Lingle approved the expenditure of $600,000 of state funds, to be matched by an equal amount of federal funding, for the purchase of 1.25 acres on Alii Drive, three miles south of Kailua-Kona.
The parcel will improve the linkage of two existing state sites, the 12-acre Keolonahihi State Park on the shoreline makai of Alii Drive and the 16-acre Keakealaniwahine complex on the mauka side of the road.
Together, the sites make up the Holualoa Royal Center, one of seven royal centers on the Kona coast in ancient times, said Martha Yent, head of the state parks interpretive program.
Another of those centers is Puuhonua o Honaunau National Historical Park, formerly known as the City of Refuge.
The Holualoa center is unique among the seven sites because it is associated with powerful women.

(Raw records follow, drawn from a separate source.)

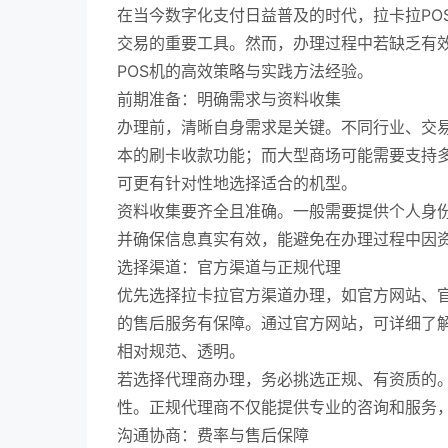
在当今数字化支付日益普及的时代，拉卡拉PO
交易的重要工具。然而，办理过程中若缺乏有
POS机的高效策略与实践方法经验。
前期准备：明确需求与资料收集
办理前，清晰自身需求是关键。不同行业、交易
本的刷卡收款功能；而大型商场可能需要支持多
可更有针对性地选择适合的机型。
资料收集要齐全且准确。一般需要提供个人身
并确保信息真实有效，能避免在办理过程中因
选择渠道：官方渠道与正规代理
优先选择拉卡拉官方渠道办理，如官方网站、官
的售后服务有保障。通过官方网站，可详细了解
相对规范、透明。
若选择代理商办理，务必挑选正规、有资质的
性。正规代理商不仅能提供专业的咨询和服务
沟通协商：费率与售后保障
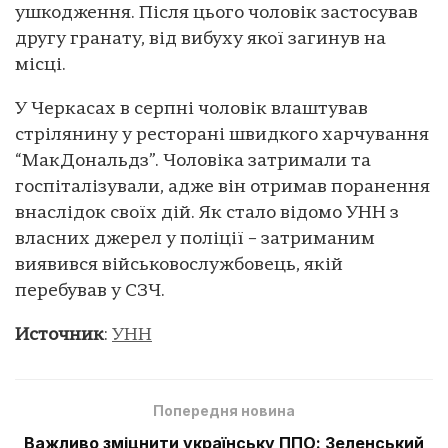
ушкодження. Після цього чоловік застосував
другу гранату, від вибуху якої загинув на
місці.
У Черкасах в серпні чоловік влаштував
стрілянину у ресторані швидкого харчування
“МакДональдз”. Чоловіка затримали та
госпіталізували, адже він отримав поранення
внаслідок своїх дій. Як стало відомо УНН з
власних джерел у поліції – затриманим
виявився військовослужбовець, якій
перебував у СЗЧ.
Источник
:
УНН
Попередня новина
Важливо зміцнити українську ППО: Зеленський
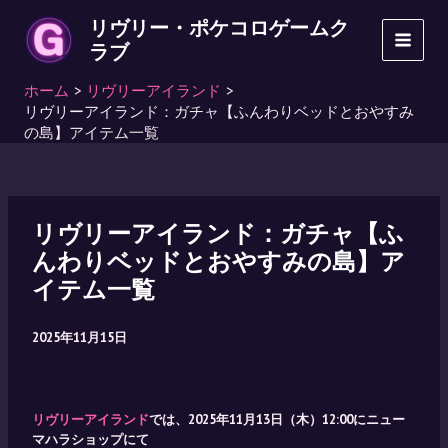
内
リヴリー・ポケコロゲームク
容
ラブ
MAI
を
ス
ホーム
リヴリーアイランド
MEN
キ
リヴリーアイランド：ガチャ【ふんわりベッドとおやすみ
ッ
の島】アイテム一覧
プ
リヴリーアイランド：ガチャ【ふ
んわりベッドとおやすみの島】ア
イテム一覧
2025年11月15日
リヴリーアイランド
では、2025年11月13日（木）12:00にニュー
マハラショップにて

Keolonahihi, who ruled around 1300 A.D., was the niece of the High Priest Paao, who brought a system of kapus, or religious laws, to Hawaii that lasted 500 years.
Keakealaniwahine, active around 1650 A.D., was the great-great-grandmother of Kamehameha I. She and her mother, Keakamahana, are regarded as the only two women to have ruled the entire Big Island in pre-European times.
The state bought the Keolonahihi area in 1980 and received the Keakealaniwahine site as a donation from First Hawaiian Bank in 1998. Both sites are overgrown with vegetation because the state lacks money to develop them, Yent said.
The 1.25 acres to be acquired now are owned by Wayne Blasman, who had planned to develop 13 townhouse condominiums there.
Peter Young, head of the Department of Land and Natural Resources, praised Blasman for his willingness to forgo development.
Hawaii County Mayor Harry Kim was credited with working to protect the property when the matter was brought to his attention three years ago by the Hawaiian community.
The Keolonahihi complex contains 16 archaeological sites, including five heiaus. The Keakealaniwahine complex has 29 features, including a wall 10 feet high and 4 feet thick.